• Work required
Go through the material below, noting each line where the string "Радио" appears, and give only the total.

• Supplied records
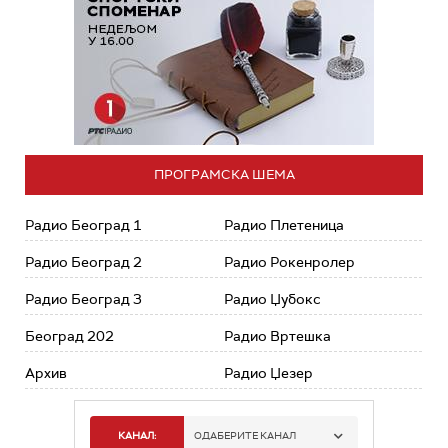
ПРОГРАМСКА ШЕМА
Радио Београд 1
Радио Плетеница
Радио Београд 2
Радио Рокенролер
Радио Београд 3
Радио Џубокс
Београд 202
Радио Вртешка
Архив
Радио Џезер
КАНАЛ:
ОДАБЕРИТЕ КАНАЛ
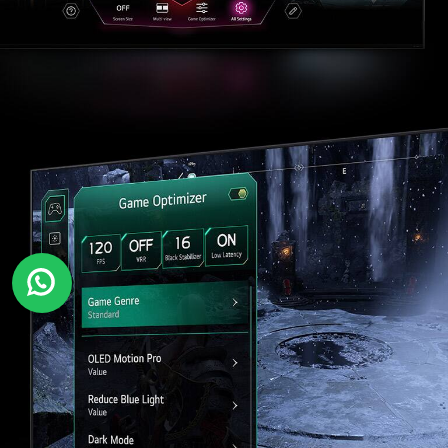
Subir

• Output of the exercise
8